Cysts are abnormal tissue growths that are filled with air, liquid or other material and can develop under the skin or in the bone. They come in many varieties, distinguished by their color, location on the body, cause and symptoms. There are hundreds of types of cysts. The most common include skin cysts such as sebaceous cysts and cherry angiomas, ovarian cysts, chalazions and ganglion cysts.
Skin cysts are the most common and most innocuous types of cysts. They do not cause cancer and can form anywhere on the skin or under its surface. These cysts can be drained, although they sometimes go away without any treatment.
Cherry angiomas form on top of the skin and are red and smooth. This type of cyst is more common in people who are at least 40 years old. Although they are harmless, cherry angiomas can be removed for aesthetic reasons.
Sebaceous cysts develop under the skin and contain an oily substance. Hair follicles are a prime spot for these inflammations. As with many types of cysts, people who have sebaceous cysts should refrain from scratching or picking at the affected areas, because infection might occur.
Wet, warm compresses can be used to relieve any swelling or pain caused by sebaceous cysts. If the cysts do not go away or worsen, medical treatment should be sought. Removal might be necessary.
Ovarian cysts can form painlessly and disappear on their own, but they might become painful if they grow large or affect the ovary itself. These cysts can be caused by egg sacs that don’t properly break open or dissolve as part of the menstrual cycle. Endometriosis, a condition in which the tissue found inside the uterus appears elsewhere in the body, can cause ovarian cysts called endometriomas.
Chalazions appear around the eyes or eyelids and might resemble pimples. This type of cyst is caused by clogged and inflamed glands. Infection can worsen these bumps, so touching them unnecessarily is not recommended. Most chalazions can be eased at home with the application of warm compresses and doctor-prescribed drops or creams.

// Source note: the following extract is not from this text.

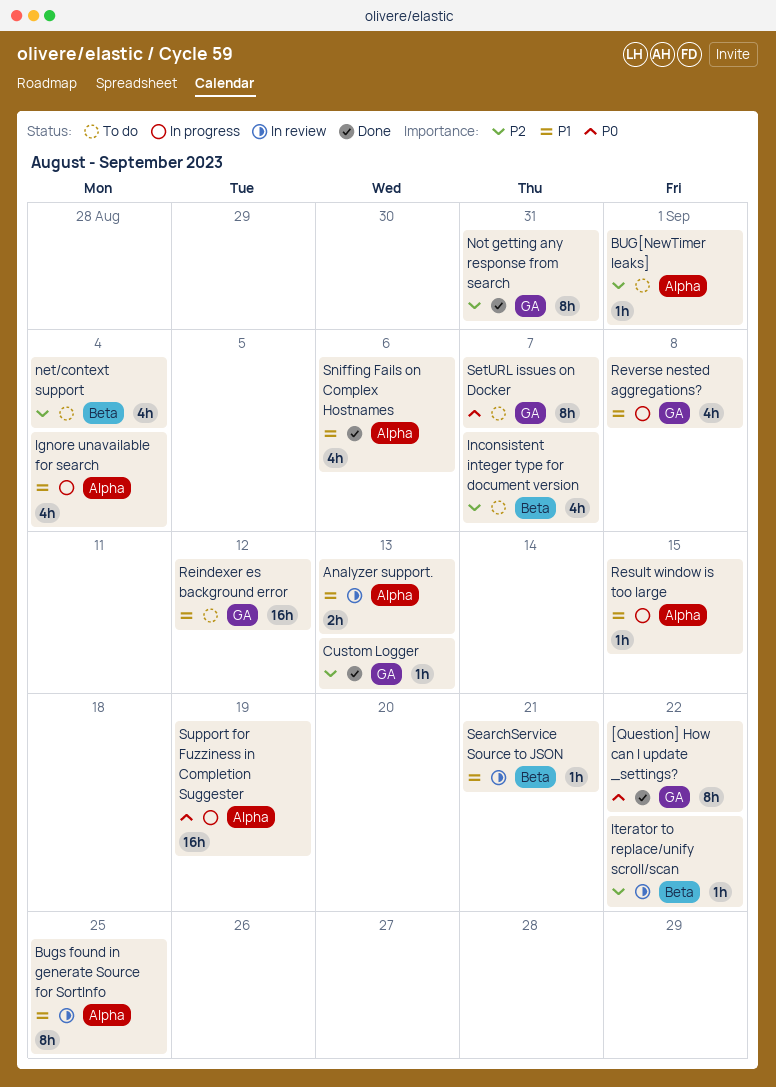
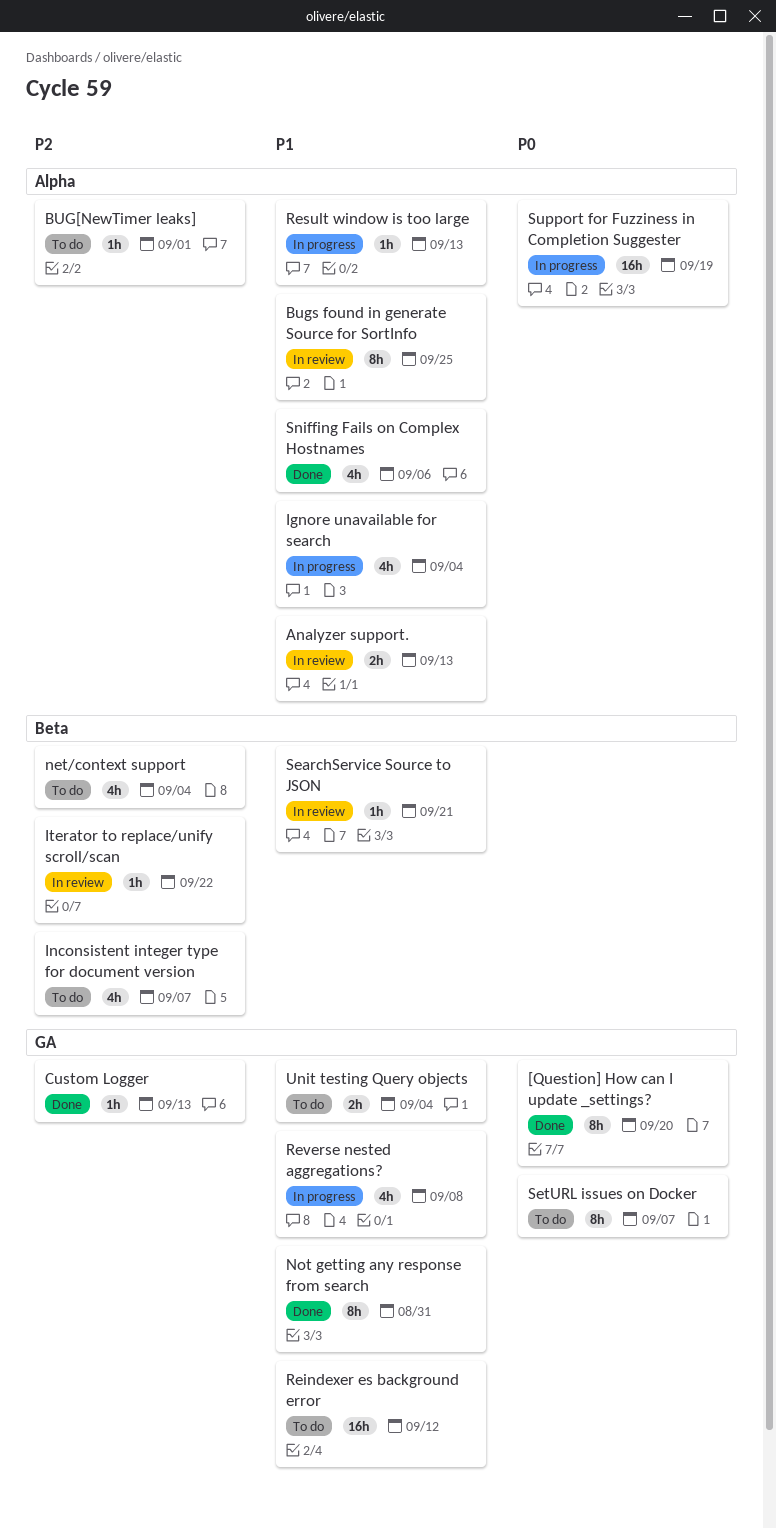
[Question] How can I update _settings?, due: Sep 22 -> Sep 20
Not getting any response from search, priority: P2 -> P1
Result window is too large, due: Sep 15 -> Sep 13
Unit testing Query objects: none -> present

Ganglion cysts develop in the tissues near joints and tendons, often in the wrists or ankles. They also can occur behind the knees, in which case they are known as Baker's cysts. This type of cyst usually is filled with a thicker fluid than skin cysts.
A ganglion cyst causes painful swelling. No one is quite sure what causes ganglion cysts. Many of them will vanish without any treatment. If a ganglion cyst becomes too painful to bear or interferes with daily activities such as driving or walking, it can be drained and treated with steroid injections.
Cysts also can be classified based on whether they are cancerous. Benign cysts are noncancerous cysts. Malignant cysts are cancerous, and precancerous cysts are not cancerous but have the potential to become cancerous. Anyone who is concerned about these types of cysts or any other lumps and bumps should talk to a healthcare professional.